**Task to complete**
Return all lines of the data in which the string "values" occurs.

**Information given**
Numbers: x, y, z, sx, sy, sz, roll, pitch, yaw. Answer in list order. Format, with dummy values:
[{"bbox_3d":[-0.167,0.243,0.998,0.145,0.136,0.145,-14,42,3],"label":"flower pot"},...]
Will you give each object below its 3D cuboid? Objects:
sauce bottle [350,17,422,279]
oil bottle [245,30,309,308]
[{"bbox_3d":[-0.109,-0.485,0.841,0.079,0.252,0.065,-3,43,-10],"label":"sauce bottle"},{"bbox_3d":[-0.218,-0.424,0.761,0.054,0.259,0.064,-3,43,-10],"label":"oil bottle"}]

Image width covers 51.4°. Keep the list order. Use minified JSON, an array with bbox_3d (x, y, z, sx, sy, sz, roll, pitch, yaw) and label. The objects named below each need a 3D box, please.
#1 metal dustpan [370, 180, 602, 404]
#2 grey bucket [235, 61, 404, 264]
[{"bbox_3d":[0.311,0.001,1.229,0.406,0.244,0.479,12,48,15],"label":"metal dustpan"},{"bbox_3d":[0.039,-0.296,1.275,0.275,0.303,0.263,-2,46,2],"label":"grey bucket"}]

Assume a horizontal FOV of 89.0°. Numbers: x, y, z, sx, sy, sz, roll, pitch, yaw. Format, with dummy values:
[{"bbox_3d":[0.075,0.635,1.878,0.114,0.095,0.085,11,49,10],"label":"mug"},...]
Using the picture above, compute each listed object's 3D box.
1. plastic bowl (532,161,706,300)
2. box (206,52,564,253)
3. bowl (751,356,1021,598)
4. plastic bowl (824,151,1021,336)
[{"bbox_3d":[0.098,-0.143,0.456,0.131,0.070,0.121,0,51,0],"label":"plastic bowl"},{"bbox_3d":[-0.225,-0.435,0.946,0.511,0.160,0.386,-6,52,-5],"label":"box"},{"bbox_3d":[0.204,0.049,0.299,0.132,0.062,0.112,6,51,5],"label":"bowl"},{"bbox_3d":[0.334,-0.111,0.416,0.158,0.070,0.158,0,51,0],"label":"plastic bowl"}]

**Your response**
Numbers: x, y, z, sx, sy, sz, roll, pitch, yaw. Answer in list order. Format, with dummy values:
Assume a horizontal FOV of 89.0°. Numbers: x, y, z, sx, sy, sz, roll, pitch, yaw. Format, with dummy values:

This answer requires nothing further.